_Job_: Locate the word "iPhone" in the data below, then copy every line that holds it.

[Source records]
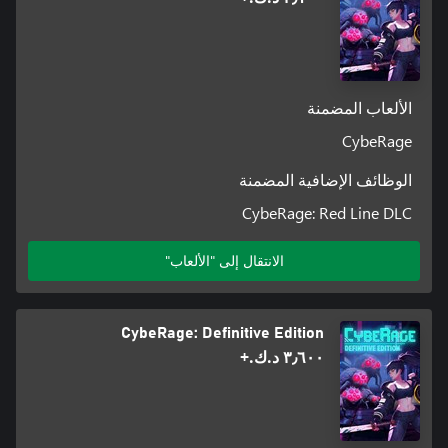
الألعاب المضمنة
CybeRage
الوظائف الإضافية المضمنة
CybeRage: Red Line DLC
الانتقال إلى "الألعاب"
CybeRage: Definitive Edition
٣٫٦٠٠ د.ك.‏+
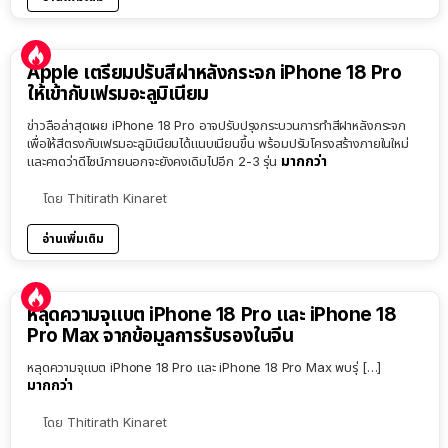
Apple เตรียมปรับสีฝาหลังกระจก iPhone 18 Pro
ให้เข้ากับเฟรมอะลูมิเนียม
ข่าวลือล่าสุดเผย iPhone 18 Pro อาจปรับปรุงกระบวนการทำสีฝาหลังกระจก
เพื่อให้สีตรงกับเฟรมอะลูมิเนียมได้แนบเนียนขึ้น พร้อมปรับโครงสร้างภายในใหม่
มากกว่า
และคาดว่าดีไซน์ภายนอกจะยังคงเดิมไปอีก 2-3 รุ่น
โดย
Thitirath Kinaret
อ่านเพิ่มเติม
หลุดความจุแบต iPhone 18 Pro และ iPhone 18
Pro Max จากข้อมูลการรับรองในจีน
หลุดความจุแบต iPhone 18 Pro และ iPhone 18 Pro Max พบรุ่ […]
มากกว่า
โดย
Thitirath Kinaret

_Response_:
Apple เตรียมปรับสีฝาหลังกระจก iPhone 18 Pro
ข่าวลือล่าสุดเผย iPhone 18 Pro อาจปรับปรุงกระบวนการทำสีฝาหลังกระจก
หลุดความจุแบต iPhone 18 Pro และ iPhone 18
หลุดความจุแบต iPhone 18 Pro และ iPhone 18 Pro Max พบรุ่ […]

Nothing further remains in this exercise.